Elijah is extremely musically inclined; he has a fantastic rhythm, and he loves to dance and clap his hands.
He loves playing his piano/keyboard, listening to music, and watching songs/music videos on YouTube for Kids. Two of his all-time favorite songs are “Wheels on The Bus” and “Hokey Pokey.” He also enjoys being outside. As hot as it is here in Texas most of the year, the weather doesn’t seem to bother him; he wants to be outdoors. Elijah likes to play in his rocket-shaped play tent. I call it his house because he has just about everything in there. But it’s his space, and when he’s in there, it’s truly “Elijah’s World” with his stuffed animals, books, musical toys, pillow, and stuff that probably belongs to me.
One challenge for him is that he is often misunderstood because he is nonverbal, and people assume he is a toddler.
He understands far more than most people give him credit for.
He may not be able to verbalize his thoughts, but he’s very aware and, for the most part, understands what you’re saying and what’s going on. He knows some sign language and uses a communication device to express himself. His doctors may say his biggest challenges are GI-related. It was bumpy for the first five years of his life, but we have most of his GI symptoms/issues under control now.

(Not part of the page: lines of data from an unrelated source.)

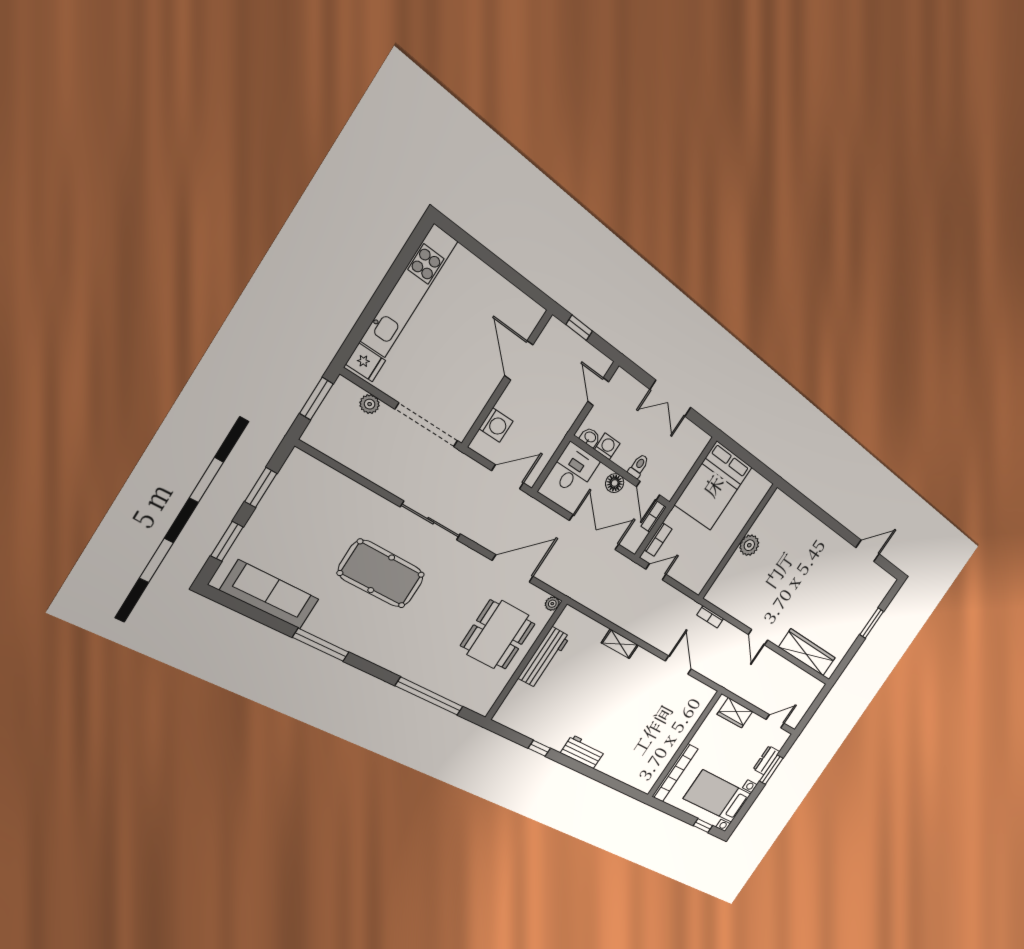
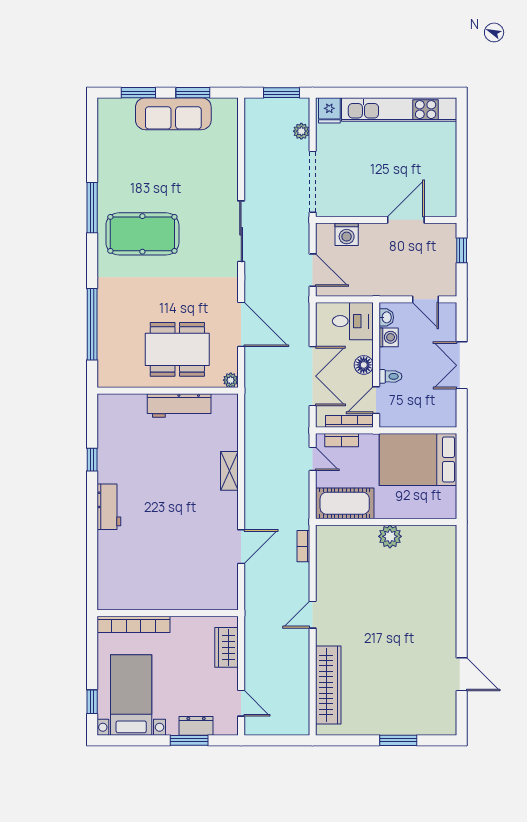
door: (598, 392) -> (425, 299), swing flipped
bookcase: (654, 517) -> (349, 421), width x1.56
cot: (704, 566) -> (345, 503), added
pool table: (381, 574) -> (142, 234), moved, turned 90
sofa: (270, 595) -> (173, 114), moved, turned 90

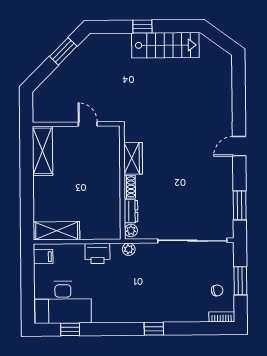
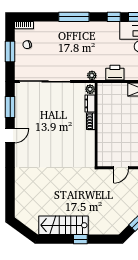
door: (88, 124) -> (121, 168), hinge flipped
door: (239, 146) -> (10, 136), moved
wardrobe: (133, 158) -> (88, 142), removed
window: (100, 329) -> (114, 17), added
window: (154, 329) -> (74, 17), width x2.17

It’s such a joy and peace of mind knowing the CdLS Foundation is here for us.
Elijah had just turned one when we attended the National Conference in Orlando in 2016. We were blessed to receive one of the scholarships that year. And oh, what a grand time we had! If I could be around our CdLS family daily, I would be on Cloud 9. To be around other families who shared similar medical histories and stories and be near children like Elijah, without people staring or looking at you because your child is stimming or because your child is beautifully made, brought so much relief and “fresh air.”
Last year, we attended the Texas CdLS Family Gathering. Though it was just one day, we had a wonderful time. I met people I hadn’t met before and saw a few familiar faces from Orlando. I can’t speak enough about the phenomenal support from the Foundation.
The Foundation has also assisted Elijah’s doctors with inquiries regarding some GI and renal concerns. It’s been nice for the Foundation to always keep us “in the know” regarding what’s going on in other parts of the country/world regarding CdLS, research opportunities, and insights.
Elijah is an exceptional young man and a quick learner. He is an outstanding example of strength, persistence, laughter, and wit—nothing (including CdLS) can or will stop him. There are no limits to this guy!